München – Er war einer der Dauerbrenner der Handball-Bundesliga. Zwölf Jahre lang spielte Jens Schöngarth in der besten Liga der Ballwerfer. Bis den Mann, der heute beim japanischen Konzern OSG die Abteilung für Dental- und Medizintechnik verantwortet, der Ruf von Sporting Lissabon ereilte. Im Interview liefert der Ex-Nationalspieler, der seit Sonntag 37 Jahre alt ist, einen etwas anderen Blick auf den nächsten Gegner des FC Bayern.

Herr Schöngarth, der FC Bayern spielt am Dienstag gegen Sporting Lissabon. Das dürfte bei Ihnen Erinnerungen wecken…

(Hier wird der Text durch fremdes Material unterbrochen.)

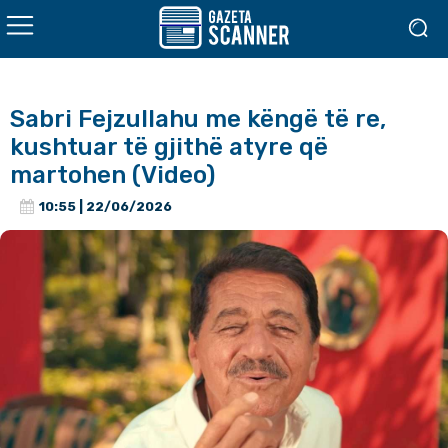
Sabri Fejzullahu me këngë të re,
kushtuar të gjithë atyre që
martohen (Video)
10:55 | 22/06/2026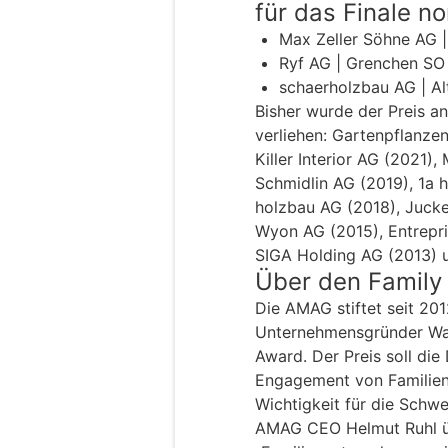
für das Finale no
Max Zeller Söhne AG 
Ryf AG | Grenchen SO
schaerholzbau AG | A
Bisher wurde der Preis a
verliehen: Gartenpflanze
Killer Interior AG (2021)
Schmidlin AG (2019), 1a h
holzbau AG (2018), Jucke
Wyon AG (2015), Entrepri
SIGA Holding AG (2013) u
Über den Family
Die AMAG stiftet seit 201
Unternehmensgründer Wal
Award. Der Preis soll di
Engagement von Familien
Wichtigkeit für die Schwe
AMAG CEO Helmut Ruhl üb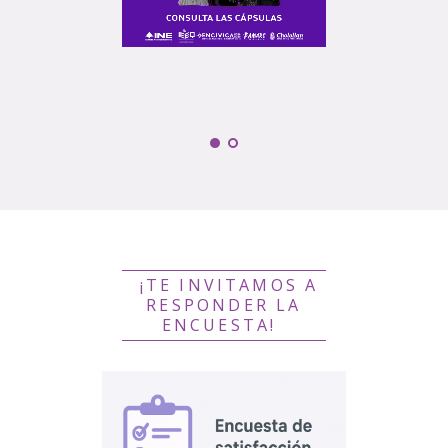
¡TE INVITAMOS A
RESPONDER LA
ENCUESTA!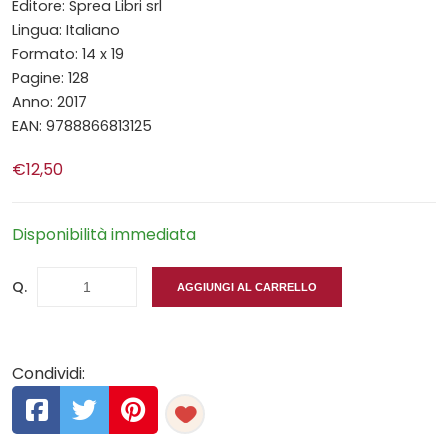
Editore: Sprea Libri srl
Lingua: Italiano
Formato: 14 x 19
Pagine: 128
Anno: 2017
EAN: 9788866813125
€12,50
Disponibilità immediata
Q.
AGGIUNGI AL CARRELLO
Condividi: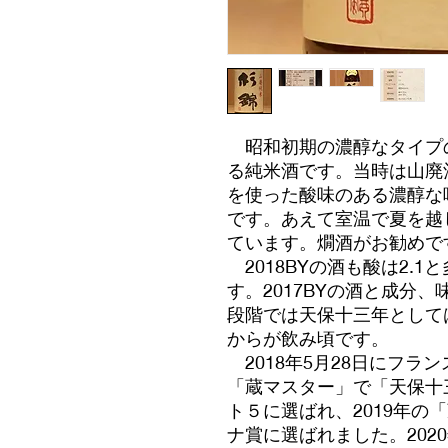
昭和初期の濃醇なタイプ
る純米酒です。当時は山廃
を使った酸味のある濃醇な
です。あえて室温で夏を越
ています。燗酒がお勧めで
2018BYの酒も酸は2.1
す。2017BYの酒と成分
段階では天保十三年として
からが飲み頃です。
2018年5月28日にフラ
「蔵マスター」で「天保十
ト５に選ばれ、2019年の
ナ賞に選ばれました。202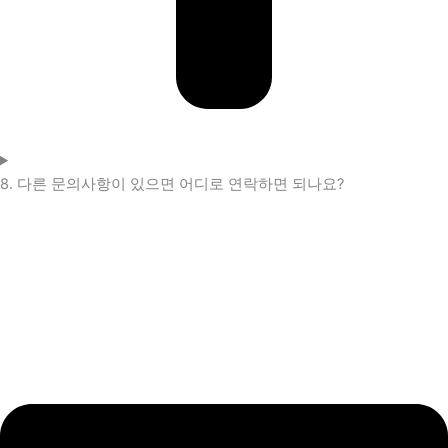
8. 다른 문의사항이 있으면 어디로 연락하면 되나요?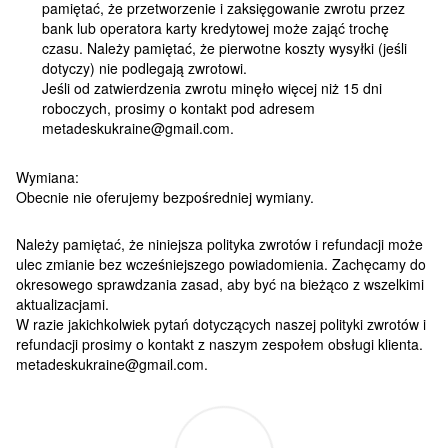
pamiętać, że przetworzenie i zaksięgowanie zwrotu przez
bank lub operatora karty kredytowej może zająć trochę
czasu. Należy pamiętać, że pierwotne koszty wysyłki (jeśli
dotyczy) nie podlegają zwrotowi.
Jeśli od zatwierdzenia zwrotu minęło więcej niż 15 dni
roboczych, prosimy o kontakt pod adresem
metadeskukraine@gmail.com.
Wymiana:
Obecnie nie oferujemy bezpośredniej wymiany.
Należy pamiętać, że niniejsza polityka zwrotów i refundacji może
ulec zmianie bez wcześniejszego powiadomienia. Zachęcamy do
okresowego sprawdzania zasad, aby być na bieżąco z wszelkimi
aktualizacjami.
W razie jakichkolwiek pytań dotyczących naszej polityki zwrotów i
refundacji prosimy o kontakt z naszym zespołem obsługi klienta.
metadeskukraine@gmail.com.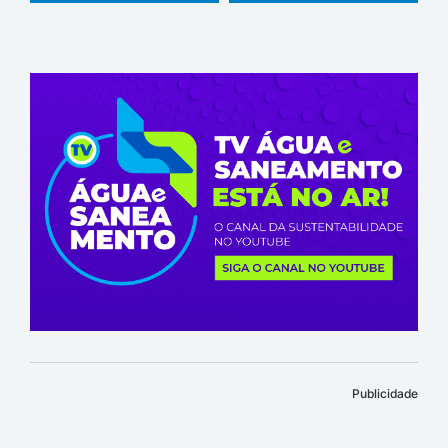
Publicidade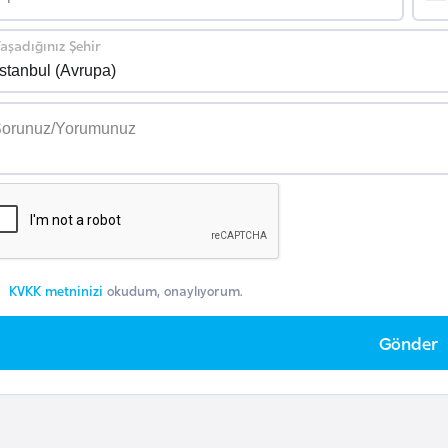
aşadığınız Şehir
KVKK metninizi
okudum, onaylıyorum.
Gönder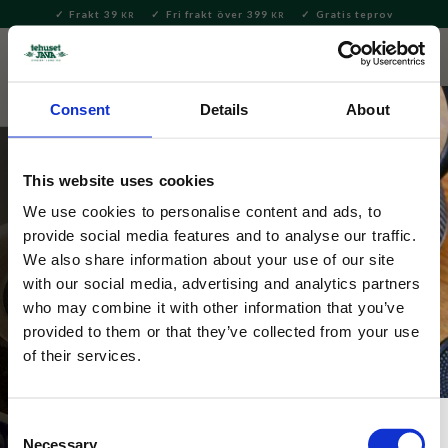
Frakt 39
Fri frakt över 399
Gratis teprov
KR
KR
Meny
FAVORITE
KUNDV
close
Consent
Details
About
This website uses cookies
We use cookies to personalise content and ads, to
Vattenkokare
provide social media features and to analyse our traffic.
We also share information about your use of our site
Snygga och snabba vattenkokare av hög kvalitet. 
with our social media, advertising and analytics partners
Spara tid och energi med en vattenkokare. I vårt 
who may combine it with other information that you’ve
sortiment har vi alltifrån moderna eldrivna till den 
provided to them or that they’ve collected from your use
klassiska spiskannan. Vi har också väldigt praktiska 
of their services.
vattenkokare som är kombinerad med tesil. Klicka hem 
din favorit idag!
Consent
Necessary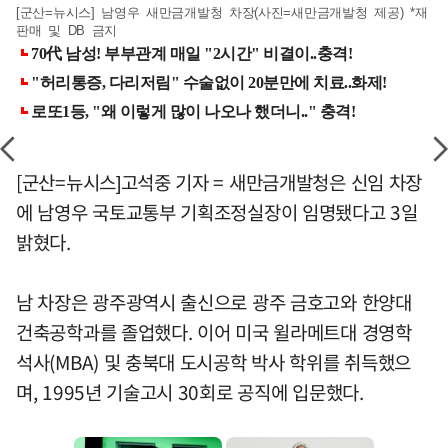
[군산=뉴시스] 남영우 새만금개발청 차장(사진=새만금개발청 제공) *재
판매 및 DB 금지
[군산=뉴시스]고석중 기자 = 새만금개발청은 신임 차장
에 남영우 국토교통부 기획조정실장이 임명됐다고 3일
밝혔다.
남 차장은 광주광역시 출신으로 광주 금호고와 한양대
건축공학과를 졸업했다. 이어 미국 윌라메트대 경영학
석사(MBA) 및 충북대 도시공학 박사 학위를 취득했으
며, 1995년 기술고시 30회로 공직에 입문했다.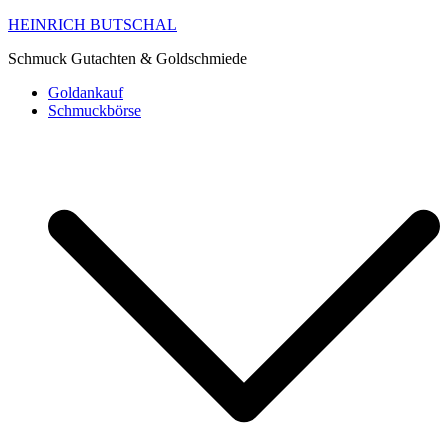
HEINRICH BUTSCHAL
Schmuck Gutachten & Goldschmiede
Goldankauf
Schmuckbörse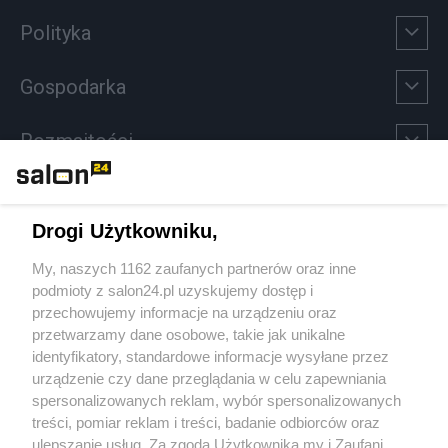
Polityka
Gospodarka
Rozmaitości
Technologie
Drogi Użytkowniku,
Sport
My, naszych 1162 zaufanych partnerów oraz inne
podmioty z salon24.pl uzyskujemy dostęp i
Społeczeństwo
przechowujemy informacje na urządzeniu oraz
przetwarzamy dane osobowe, takie jak unikalne
Kultura
identyfikatory, standardowe informacje wysyłane przez
urządzenie czy dane przeglądania w celu zapewniania
spersonalizowanych reklam, wybór spersonalizowanych
treści, pomiar reklam i treści, badanie odbiorców oraz
ulepszanie usług. Za zgodą Użytkownika my i Zaufani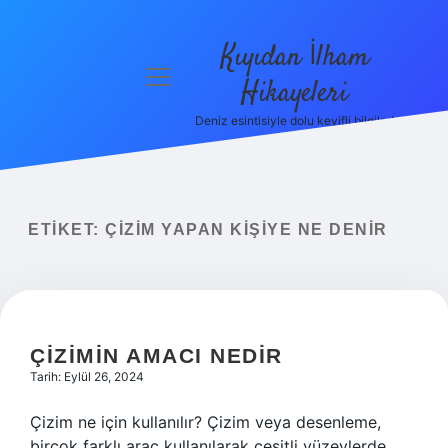
Kıyıdan İlham
menüyü
Hikayeleri
aç
Deniz esintisiyle dolu keyifli bilgiler!
Anasayfa
Gizlilik
Politikası
ETIKET:
ÇIZIM YAPAN KIŞIYE NE DENIR
Yasal Uyarı
Hakkımızda
ÇIZIMIN AMACI NEDIR
Tarih: Eylül 26, 2024
Çizim ne için kullanılır? Çizim veya desenleme,
birçok farklı araç kullanılarak çeşitli yüzeylerde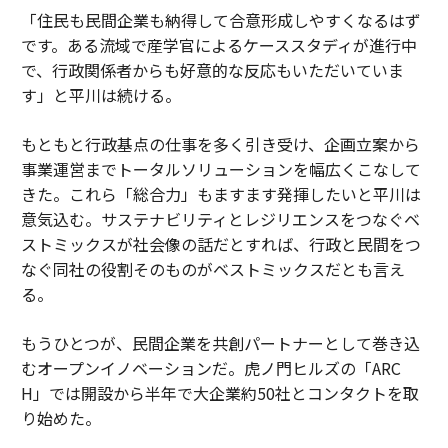
「住民も民間企業も納得して合意形成しやすくなるはず
です。ある流域で産学官によるケーススタディが進行中
で、行政関係者からも好意的な反応もいただいていま
す」と平川は続ける。
もともと行政基点の仕事を多く引き受け、企画立案から
事業運営までトータルソリューションを幅広くこなして
きた。これら「総合力」もますます発揮したいと平川は
意気込む。サステナビリティとレジリエンスをつなぐベ
ストミックスが社会像の話だとすれば、行政と民間をつ
なぐ同社の役割そのものがベストミックスだとも言え
る。
もうひとつが、民間企業を共創パートナーとして巻き込
むオープンイノベーションだ。虎ノ門ヒルズの「ARC
H」では開設から半年で大企業約50社とコンタクトを取
り始めた。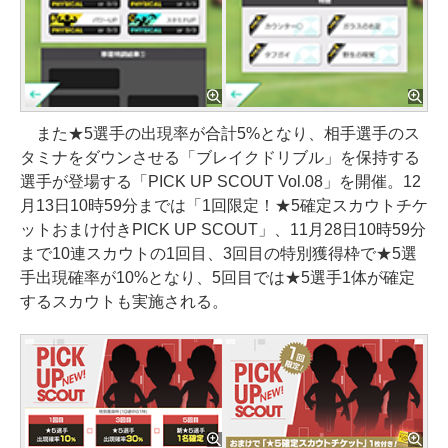
また★5選手の出現率が合計5%となり、相手選手のス
タミナをダウンさせる「ブレイクドリブル」を保持する
選手が登場する「PICK UP SCOUT Vol.08」を開催。12
月13日10時59分までは「1回限定！★5確定スカウトチケ
ットおまけ付きPICK UP SCOUT」、11月28日10時59分
まで10連スカウトの1回目、3回目の特別獲得枠で★5選
手出現確率が10%となり、5回目では★5選手1体が確定
するスカウトも実施される。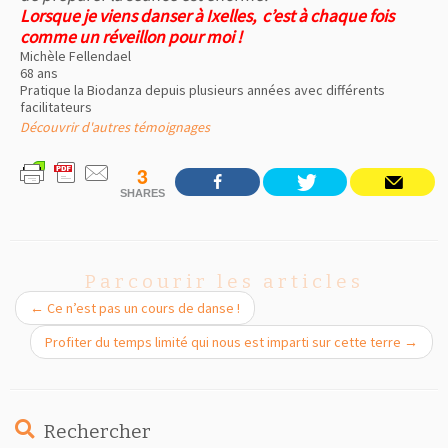
Lorsque je viens danser à Ixelles, c’est à chaque fois
comme un réveillon pour moi !
Michèle Fellendael
68 ans
Pratique la Biodanza depuis plusieurs années avec différents
facilitateurs
Découvrir d'autres témoignages
3
SHARES
Parcourir les articles
←
Ce n’est pas un cours de danse !
Profiter du temps limité qui nous est imparti sur cette terre
→
Rechercher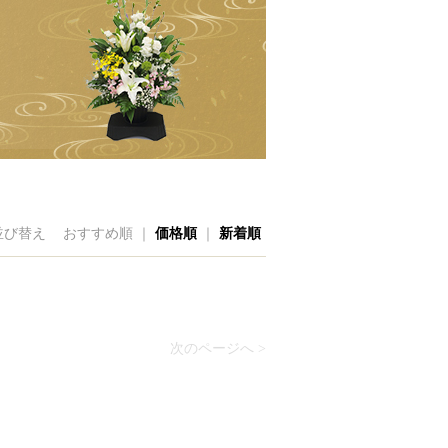
並び替え
おすすめ順 ｜
価格順
｜
新着順
次のページへ >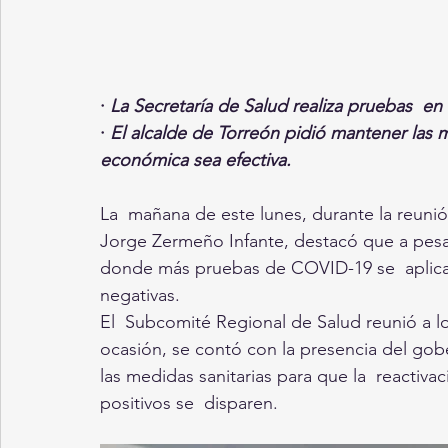
· 
La Secretaría de Salud realiza pruebas  en l
· 
El alcalde de Torreón pidió mantener las m
económica sea efectiva.
La  mañana de este lunes, durante la reunió
Jorge Zermeño Infante, destacó que a pesa
donde más pruebas de COVID-19 se  aplican,
negativas. 
El  Subcomité Regional de Salud reunió a l
ocasión, se contó con la presencia del gob
las medidas sanitarias para que la  reactiva
positivos se  disparen. 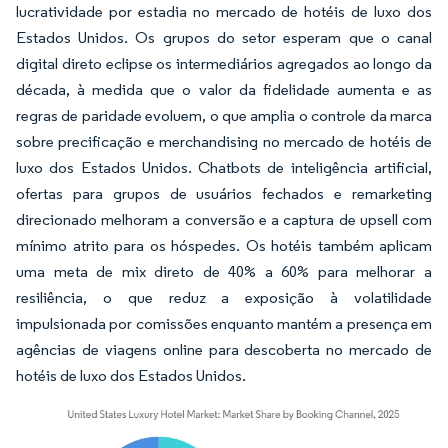
lucratividade por estadia no mercado de hotéis de luxo dos
Estados Unidos. Os grupos do setor esperam que o canal
digital direto eclipse os intermediários agregados ao longo da
década, à medida que o valor da fidelidade aumenta e as
regras de paridade evoluem, o que amplia o controle da marca
sobre precificação e merchandising no mercado de hotéis de
luxo dos Estados Unidos. Chatbots de inteligência artificial,
ofertas para grupos de usuários fechados e remarketing
direcionado melhoram a conversão e a captura de upsell com
mínimo atrito para os hóspedes. Os hotéis também aplicam
uma meta de mix direto de 40% a 60% para melhorar a
resiliência, o que reduz a exposição à volatilidade
impulsionada por comissões enquanto mantém a presença em
agências de viagens online para descoberta no mercado de
hotéis de luxo dos Estados Unidos.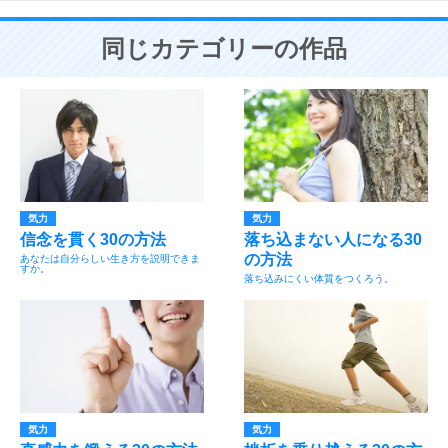
同じカテゴリーの作品
気力
気力
信念を貫く30の方法
落ち込まない人になる30
の方法
あなたは自分らしい生き方を説明できま
すか。
落ち込みにくい体質をつくろう。
気力
気力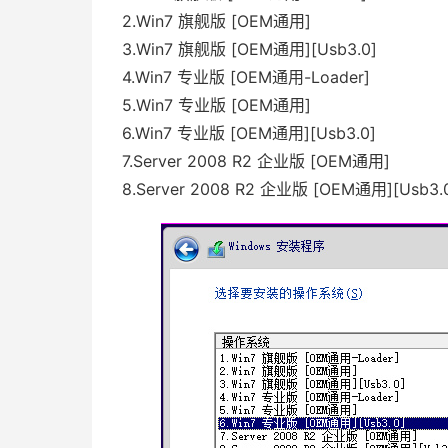
2.Win7 旗舰版 [OEM通用]
3.Win7 旗舰版 [OEM通用][Usb3.0]
4.Win7 专业版 [OEM通用-Loader]
5.Win7 专业版 [OEM通用]
6.Win7 专业版 [OEM通用][Usb3.0]
7.Server 2008 R2 企业版 [OEM通用]
8.Server 2008 R2 企业版 [OEM通用][Usb3.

Zuallererst denke ich da an die Geburt meiner Tochter. Sie ist in Lissabon zur Welt gekommen. Aber auch die Zeit bei Sporting war für mich und unsere Familie eine unglaubliche Erfahrung. Lissabon ist eine sehr lebenswerte Stadt mit tollen Menschen. Dazu ist ein Engagement bei einem Club wie Sporting Lissabon natürlich außergewöhnlich, weil dieser Verein in Portugal so eine ungeheure Strahlkraft hat. Mich macht das stolz, ein Teil davon gewesen zu sein. Ich kann das mit keinem Verein vergleichen, weil die Menschen derart für Sporting brennen.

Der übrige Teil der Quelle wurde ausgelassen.